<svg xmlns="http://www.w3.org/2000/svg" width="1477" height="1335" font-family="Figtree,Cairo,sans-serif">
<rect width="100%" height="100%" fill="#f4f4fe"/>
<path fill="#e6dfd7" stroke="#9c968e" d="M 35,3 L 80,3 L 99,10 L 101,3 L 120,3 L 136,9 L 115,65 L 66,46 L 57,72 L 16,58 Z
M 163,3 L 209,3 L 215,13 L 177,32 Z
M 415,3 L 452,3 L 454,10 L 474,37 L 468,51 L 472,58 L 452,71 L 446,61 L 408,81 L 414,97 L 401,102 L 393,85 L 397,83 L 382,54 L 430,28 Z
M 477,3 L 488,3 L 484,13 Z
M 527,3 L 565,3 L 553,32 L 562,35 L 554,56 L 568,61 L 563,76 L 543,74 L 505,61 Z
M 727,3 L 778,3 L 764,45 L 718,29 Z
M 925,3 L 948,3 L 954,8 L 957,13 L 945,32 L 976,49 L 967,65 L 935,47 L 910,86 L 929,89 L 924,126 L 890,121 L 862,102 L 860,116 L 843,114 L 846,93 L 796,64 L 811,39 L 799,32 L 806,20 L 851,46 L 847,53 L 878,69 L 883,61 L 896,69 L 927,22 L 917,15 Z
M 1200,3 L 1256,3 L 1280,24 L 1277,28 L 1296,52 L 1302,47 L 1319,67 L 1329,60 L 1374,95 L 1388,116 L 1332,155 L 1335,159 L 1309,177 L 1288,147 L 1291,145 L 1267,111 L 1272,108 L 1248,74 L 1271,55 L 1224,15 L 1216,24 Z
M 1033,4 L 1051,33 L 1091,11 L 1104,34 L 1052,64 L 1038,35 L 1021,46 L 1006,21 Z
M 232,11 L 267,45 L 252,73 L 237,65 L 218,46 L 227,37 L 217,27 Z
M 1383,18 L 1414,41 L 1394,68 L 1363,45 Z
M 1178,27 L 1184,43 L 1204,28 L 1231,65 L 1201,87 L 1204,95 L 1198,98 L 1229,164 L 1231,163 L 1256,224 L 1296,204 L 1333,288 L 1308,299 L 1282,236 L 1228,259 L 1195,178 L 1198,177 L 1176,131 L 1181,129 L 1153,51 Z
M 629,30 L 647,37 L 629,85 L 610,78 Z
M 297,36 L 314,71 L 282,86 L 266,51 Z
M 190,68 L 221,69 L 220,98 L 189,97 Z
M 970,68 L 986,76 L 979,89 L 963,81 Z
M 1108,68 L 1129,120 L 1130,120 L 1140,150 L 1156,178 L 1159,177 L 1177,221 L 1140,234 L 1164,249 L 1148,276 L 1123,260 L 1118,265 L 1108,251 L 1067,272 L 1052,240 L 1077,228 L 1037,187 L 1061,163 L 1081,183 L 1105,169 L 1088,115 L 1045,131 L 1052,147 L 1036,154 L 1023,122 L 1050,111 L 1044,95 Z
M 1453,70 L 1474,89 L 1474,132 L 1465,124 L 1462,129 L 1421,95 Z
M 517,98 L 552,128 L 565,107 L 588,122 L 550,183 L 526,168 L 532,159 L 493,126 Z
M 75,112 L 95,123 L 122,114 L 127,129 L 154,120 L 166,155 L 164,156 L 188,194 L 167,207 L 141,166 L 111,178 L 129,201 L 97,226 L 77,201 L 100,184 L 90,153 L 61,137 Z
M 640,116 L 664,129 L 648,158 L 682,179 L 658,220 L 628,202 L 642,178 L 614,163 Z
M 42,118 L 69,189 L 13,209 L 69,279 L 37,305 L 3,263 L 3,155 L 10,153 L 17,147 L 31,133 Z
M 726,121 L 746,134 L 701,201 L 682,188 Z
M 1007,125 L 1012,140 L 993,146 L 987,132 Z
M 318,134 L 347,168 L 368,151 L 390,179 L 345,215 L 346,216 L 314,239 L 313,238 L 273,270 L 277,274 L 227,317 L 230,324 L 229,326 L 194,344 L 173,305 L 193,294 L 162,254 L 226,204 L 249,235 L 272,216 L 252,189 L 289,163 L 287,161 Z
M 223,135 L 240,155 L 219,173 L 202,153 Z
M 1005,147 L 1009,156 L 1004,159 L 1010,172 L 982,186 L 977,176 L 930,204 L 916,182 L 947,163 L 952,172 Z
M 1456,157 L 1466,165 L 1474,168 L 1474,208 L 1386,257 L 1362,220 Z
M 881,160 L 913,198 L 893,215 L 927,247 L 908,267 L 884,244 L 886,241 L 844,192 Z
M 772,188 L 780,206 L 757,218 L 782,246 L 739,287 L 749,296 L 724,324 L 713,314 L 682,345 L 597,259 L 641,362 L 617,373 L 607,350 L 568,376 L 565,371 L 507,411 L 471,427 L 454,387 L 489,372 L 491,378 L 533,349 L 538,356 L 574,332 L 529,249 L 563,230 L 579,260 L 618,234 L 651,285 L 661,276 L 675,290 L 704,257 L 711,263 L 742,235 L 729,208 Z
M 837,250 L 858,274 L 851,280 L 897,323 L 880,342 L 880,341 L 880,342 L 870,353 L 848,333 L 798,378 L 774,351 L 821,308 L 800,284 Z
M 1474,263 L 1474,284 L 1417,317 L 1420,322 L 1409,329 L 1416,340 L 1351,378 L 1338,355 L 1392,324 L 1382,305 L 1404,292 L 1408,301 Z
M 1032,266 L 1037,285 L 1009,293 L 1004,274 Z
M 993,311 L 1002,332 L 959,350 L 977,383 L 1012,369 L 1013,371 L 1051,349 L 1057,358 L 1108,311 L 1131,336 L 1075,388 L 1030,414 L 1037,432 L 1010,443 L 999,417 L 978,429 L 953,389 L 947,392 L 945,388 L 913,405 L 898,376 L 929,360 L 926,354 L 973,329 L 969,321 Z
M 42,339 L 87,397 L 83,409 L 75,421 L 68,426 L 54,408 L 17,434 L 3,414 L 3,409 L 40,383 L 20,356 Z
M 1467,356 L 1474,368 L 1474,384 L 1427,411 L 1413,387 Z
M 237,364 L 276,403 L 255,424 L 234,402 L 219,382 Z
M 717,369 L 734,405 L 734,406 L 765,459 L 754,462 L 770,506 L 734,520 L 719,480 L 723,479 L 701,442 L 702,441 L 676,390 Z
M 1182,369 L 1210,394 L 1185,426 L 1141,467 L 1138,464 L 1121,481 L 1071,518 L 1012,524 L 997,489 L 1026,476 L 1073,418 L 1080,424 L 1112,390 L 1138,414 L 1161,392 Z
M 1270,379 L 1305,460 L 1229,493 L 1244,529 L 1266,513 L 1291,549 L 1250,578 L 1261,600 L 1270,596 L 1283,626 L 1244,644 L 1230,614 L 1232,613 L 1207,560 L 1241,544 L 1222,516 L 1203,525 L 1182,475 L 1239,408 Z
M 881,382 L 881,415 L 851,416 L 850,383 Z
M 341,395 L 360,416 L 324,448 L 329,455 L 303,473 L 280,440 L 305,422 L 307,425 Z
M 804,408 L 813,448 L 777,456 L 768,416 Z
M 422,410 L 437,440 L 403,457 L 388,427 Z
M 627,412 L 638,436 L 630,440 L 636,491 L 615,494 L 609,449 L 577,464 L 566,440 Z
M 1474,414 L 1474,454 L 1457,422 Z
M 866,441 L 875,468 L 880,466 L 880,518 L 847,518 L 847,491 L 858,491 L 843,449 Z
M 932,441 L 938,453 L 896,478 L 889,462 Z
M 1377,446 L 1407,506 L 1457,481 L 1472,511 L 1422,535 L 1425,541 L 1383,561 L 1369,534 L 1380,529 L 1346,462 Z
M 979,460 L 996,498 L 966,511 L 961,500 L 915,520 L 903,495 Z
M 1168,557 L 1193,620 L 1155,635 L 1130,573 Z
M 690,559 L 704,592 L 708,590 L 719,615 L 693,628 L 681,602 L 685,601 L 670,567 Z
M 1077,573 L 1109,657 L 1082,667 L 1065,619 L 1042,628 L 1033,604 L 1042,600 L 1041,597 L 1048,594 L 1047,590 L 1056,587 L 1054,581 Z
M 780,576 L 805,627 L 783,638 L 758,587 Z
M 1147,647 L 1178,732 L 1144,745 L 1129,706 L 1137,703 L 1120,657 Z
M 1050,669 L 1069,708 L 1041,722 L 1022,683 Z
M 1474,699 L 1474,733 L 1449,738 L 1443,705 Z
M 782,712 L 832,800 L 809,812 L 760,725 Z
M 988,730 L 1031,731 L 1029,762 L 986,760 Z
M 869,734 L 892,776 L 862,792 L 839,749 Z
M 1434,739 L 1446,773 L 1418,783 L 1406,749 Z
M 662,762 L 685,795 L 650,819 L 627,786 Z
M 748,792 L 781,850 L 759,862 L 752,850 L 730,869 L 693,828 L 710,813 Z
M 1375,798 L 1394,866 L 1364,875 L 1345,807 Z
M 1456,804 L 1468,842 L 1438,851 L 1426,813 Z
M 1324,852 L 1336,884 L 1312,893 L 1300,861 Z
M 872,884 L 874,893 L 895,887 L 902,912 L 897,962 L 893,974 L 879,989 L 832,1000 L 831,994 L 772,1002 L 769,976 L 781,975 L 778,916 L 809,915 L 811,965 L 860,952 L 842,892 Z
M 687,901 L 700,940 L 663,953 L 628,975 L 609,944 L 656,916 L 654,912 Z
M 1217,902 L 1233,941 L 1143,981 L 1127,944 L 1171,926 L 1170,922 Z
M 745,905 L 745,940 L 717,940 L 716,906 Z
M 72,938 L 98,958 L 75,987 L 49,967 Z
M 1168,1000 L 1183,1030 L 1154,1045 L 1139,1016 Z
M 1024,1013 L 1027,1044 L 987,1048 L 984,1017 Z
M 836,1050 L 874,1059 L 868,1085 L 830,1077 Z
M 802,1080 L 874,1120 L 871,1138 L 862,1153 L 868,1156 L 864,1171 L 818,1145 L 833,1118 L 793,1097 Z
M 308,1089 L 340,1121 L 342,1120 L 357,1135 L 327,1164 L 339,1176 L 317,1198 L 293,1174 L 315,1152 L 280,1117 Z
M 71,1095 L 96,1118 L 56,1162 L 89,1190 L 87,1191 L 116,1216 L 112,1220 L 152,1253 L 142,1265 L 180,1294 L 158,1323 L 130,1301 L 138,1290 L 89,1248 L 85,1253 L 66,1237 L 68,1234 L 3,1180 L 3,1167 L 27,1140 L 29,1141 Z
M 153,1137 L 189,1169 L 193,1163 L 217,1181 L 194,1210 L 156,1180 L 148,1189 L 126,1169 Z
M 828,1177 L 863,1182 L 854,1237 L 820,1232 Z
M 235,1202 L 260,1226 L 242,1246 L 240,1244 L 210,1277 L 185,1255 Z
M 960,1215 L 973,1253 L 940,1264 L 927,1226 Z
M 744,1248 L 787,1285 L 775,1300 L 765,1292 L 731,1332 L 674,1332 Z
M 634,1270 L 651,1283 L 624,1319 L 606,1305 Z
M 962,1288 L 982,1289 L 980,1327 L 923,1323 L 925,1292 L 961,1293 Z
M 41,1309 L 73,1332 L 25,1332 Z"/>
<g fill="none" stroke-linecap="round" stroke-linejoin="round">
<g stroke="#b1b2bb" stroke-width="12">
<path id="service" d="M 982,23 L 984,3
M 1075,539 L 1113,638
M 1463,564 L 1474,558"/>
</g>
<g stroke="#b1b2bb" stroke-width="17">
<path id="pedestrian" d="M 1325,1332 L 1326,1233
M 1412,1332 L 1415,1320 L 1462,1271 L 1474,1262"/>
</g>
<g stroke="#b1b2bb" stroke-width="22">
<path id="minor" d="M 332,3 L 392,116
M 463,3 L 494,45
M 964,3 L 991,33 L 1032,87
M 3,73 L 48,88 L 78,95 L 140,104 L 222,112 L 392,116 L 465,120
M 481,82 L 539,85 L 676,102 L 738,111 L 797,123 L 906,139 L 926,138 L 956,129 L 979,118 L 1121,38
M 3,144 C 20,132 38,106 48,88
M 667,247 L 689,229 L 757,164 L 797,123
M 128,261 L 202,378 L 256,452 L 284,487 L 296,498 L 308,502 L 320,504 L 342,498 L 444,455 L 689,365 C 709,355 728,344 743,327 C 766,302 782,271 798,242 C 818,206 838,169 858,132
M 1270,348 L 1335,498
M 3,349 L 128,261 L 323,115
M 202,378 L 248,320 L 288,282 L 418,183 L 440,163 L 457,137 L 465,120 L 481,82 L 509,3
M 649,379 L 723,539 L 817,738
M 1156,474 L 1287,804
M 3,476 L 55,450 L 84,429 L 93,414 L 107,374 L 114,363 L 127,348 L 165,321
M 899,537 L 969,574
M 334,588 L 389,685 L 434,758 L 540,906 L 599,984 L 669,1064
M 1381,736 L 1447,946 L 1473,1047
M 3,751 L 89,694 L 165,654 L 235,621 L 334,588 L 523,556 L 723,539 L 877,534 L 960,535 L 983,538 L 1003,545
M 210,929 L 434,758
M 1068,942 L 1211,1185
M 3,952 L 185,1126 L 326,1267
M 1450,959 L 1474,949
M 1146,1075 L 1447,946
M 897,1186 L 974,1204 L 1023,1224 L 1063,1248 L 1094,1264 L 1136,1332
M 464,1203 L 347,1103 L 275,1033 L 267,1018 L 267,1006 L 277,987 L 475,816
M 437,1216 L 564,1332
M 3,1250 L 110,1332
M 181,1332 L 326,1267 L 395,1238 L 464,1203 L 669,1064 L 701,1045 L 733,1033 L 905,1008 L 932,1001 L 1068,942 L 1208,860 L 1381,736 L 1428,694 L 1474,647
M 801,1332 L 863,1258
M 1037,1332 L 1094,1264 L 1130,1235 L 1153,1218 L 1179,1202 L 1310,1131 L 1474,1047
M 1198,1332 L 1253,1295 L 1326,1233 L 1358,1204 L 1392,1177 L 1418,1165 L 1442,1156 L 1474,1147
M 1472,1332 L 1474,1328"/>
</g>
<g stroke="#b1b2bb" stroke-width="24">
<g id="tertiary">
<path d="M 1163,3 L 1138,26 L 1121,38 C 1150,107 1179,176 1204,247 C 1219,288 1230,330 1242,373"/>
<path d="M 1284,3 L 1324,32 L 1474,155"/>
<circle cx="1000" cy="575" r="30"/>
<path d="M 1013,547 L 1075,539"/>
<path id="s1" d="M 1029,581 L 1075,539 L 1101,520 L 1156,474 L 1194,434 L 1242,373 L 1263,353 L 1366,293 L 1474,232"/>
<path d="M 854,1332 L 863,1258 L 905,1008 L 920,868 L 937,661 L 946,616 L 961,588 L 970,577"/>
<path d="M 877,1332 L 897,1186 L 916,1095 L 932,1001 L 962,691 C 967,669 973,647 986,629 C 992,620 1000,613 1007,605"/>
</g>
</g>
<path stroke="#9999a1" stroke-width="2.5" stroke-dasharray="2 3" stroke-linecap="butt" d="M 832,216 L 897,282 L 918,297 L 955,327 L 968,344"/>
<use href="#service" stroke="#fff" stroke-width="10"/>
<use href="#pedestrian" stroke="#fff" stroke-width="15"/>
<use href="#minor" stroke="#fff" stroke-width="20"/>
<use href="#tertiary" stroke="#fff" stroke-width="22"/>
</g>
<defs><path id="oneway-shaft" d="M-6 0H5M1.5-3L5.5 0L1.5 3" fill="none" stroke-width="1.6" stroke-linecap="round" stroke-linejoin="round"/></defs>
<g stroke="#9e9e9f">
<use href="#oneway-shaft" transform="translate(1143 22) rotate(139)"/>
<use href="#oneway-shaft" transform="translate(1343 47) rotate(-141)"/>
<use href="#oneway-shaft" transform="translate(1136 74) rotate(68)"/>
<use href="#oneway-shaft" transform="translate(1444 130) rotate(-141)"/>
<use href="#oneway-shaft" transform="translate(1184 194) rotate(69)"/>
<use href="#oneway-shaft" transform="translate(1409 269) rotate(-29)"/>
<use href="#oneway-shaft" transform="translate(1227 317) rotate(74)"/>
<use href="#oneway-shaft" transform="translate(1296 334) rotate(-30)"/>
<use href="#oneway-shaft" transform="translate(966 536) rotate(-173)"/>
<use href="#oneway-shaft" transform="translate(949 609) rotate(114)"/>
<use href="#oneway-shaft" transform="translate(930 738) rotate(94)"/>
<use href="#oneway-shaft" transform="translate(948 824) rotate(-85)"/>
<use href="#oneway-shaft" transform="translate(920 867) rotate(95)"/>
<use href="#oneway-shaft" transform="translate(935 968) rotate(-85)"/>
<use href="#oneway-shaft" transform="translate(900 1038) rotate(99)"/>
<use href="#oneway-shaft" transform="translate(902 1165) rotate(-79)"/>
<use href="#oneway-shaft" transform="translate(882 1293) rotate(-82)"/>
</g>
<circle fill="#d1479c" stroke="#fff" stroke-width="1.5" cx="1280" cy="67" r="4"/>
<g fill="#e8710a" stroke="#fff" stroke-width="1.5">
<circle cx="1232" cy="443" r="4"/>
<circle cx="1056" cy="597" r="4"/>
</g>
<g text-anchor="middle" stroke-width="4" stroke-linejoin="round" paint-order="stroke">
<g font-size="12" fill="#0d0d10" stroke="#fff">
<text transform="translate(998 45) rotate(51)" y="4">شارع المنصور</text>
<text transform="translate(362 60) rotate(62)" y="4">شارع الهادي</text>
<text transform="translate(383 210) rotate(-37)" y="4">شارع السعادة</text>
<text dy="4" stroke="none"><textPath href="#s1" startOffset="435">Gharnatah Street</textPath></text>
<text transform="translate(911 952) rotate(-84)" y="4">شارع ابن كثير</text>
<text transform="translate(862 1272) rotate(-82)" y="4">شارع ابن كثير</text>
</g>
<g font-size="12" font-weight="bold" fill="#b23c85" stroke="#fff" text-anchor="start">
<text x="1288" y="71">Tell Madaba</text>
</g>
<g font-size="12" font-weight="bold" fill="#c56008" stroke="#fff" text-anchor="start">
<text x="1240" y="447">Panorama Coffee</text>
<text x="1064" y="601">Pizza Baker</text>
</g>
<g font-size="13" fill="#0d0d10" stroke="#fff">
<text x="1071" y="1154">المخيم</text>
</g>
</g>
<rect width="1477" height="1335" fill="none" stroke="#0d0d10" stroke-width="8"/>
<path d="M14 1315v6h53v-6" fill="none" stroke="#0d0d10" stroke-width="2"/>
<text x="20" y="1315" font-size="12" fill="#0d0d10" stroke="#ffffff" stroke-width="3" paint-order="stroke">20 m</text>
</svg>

▶ **HOW TO COMPLETE THIS TASK**
Output the lines above between the one holding "M 235,1202 L" and the one holding "M 210,929 L 434,758", inclusive, with nothing before or after them.

▶ **RESULT FOR THIS TASK**
M 235,1202 L 260,1226 L 242,1246 L 240,1244 L 210,1277 L 185,1255 Z
M 960,1215 L 973,1253 L 940,1264 L 927,1226 Z
M 744,1248 L 787,1285 L 775,1300 L 765,1292 L 731,1332 L 674,1332 Z
M 634,1270 L 651,1283 L 624,1319 L 606,1305 Z
M 962,1288 L 982,1289 L 980,1327 L 923,1323 L 925,1292 L 961,1293 Z
M 41,1309 L 73,1332 L 25,1332 Z"/>
<g fill="none" stroke-linecap="round" stroke-linejoin="round">
<g stroke="#b1b2bb" stroke-width="12">
<path id="service" d="M 982,23 L 984,3
M 1075,539 L 1113,638
M 1463,564 L 1474,558"/>
</g>
<g stroke="#b1b2bb" stroke-width="17">
<path id="pedestrian" d="M 1325,1332 L 1326,1233
M 1412,1332 L 1415,1320 L 1462,1271 L 1474,1262"/>
</g>
<g stroke="#b1b2bb" stroke-width="22">
<path id="minor" d="M 332,3 L 392,116
M 463,3 L 494,45
M 964,3 L 991,33 L 1032,87
M 3,73 L 48,88 L 78,95 L 140,104 L 222,112 L 392,116 L 465,120
M 481,82 L 539,85 L 676,102 L 738,111 L 797,123 L 906,139 L 926,138 L 956,129 L 979,118 L 1121,38
M 3,144 C 20,132 38,106 48,88
M 667,247 L 689,229 L 757,164 L 797,123
M 128,261 L 202,378 L 256,452 L 284,487 L 296,498 L 308,502 L 320,504 L 342,498 L 444,455 L 689,365 C 709,355 728,344 743,327 C 766,302 782,271 798,242 C 818,206 838,169 858,132
M 1270,348 L 1335,498
M 3,349 L 128,261 L 323,115
M 202,378 L 248,320 L 288,282 L 418,183 L 440,163 L 457,137 L 465,120 L 481,82 L 509,3
M 649,379 L 723,539 L 817,738
M 1156,474 L 1287,804
M 3,476 L 55,450 L 84,429 L 93,414 L 107,374 L 114,363 L 127,348 L 165,321
M 899,537 L 969,574
M 334,588 L 389,685 L 434,758 L 540,906 L 599,984 L 669,1064
M 1381,736 L 1447,946 L 1473,1047
M 3,751 L 89,694 L 165,654 L 235,621 L 334,588 L 523,556 L 723,539 L 877,534 L 960,535 L 983,538 L 1003,545
M 210,929 L 434,758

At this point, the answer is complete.